**THE PROBLEM**:
Edit the material below, changing "common name" to "vernacular name" wherever it appears and leaving every other line as it is. Omit the pictures from your answer.
[Begin RECORDS PROVIDED]
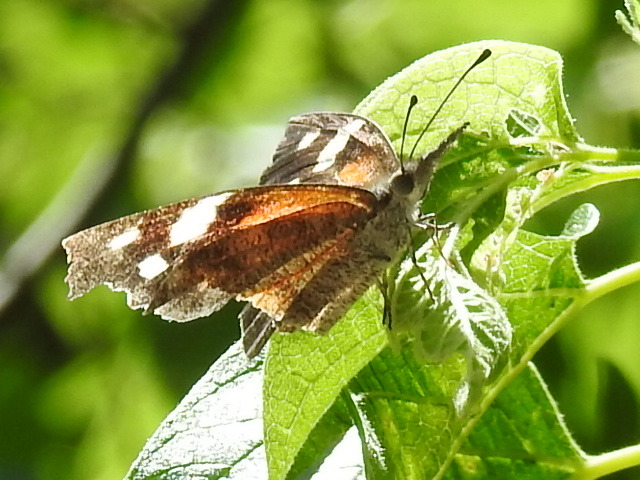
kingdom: Animalia
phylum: Arthropoda
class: Insecta
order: Lepidoptera
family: Nymphalidae
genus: Libytheana
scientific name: Libytheana carinenta
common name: American snout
[End RECORDS PROVIDED]
**ANSWER IN FULL**:
kingdom: Animalia
phylum: Arthropoda
class: Insecta
order: Lepidoptera
family: Nymphalidae
genus: Libytheana
scientific name: Libytheana carinenta
vernacular name: American snout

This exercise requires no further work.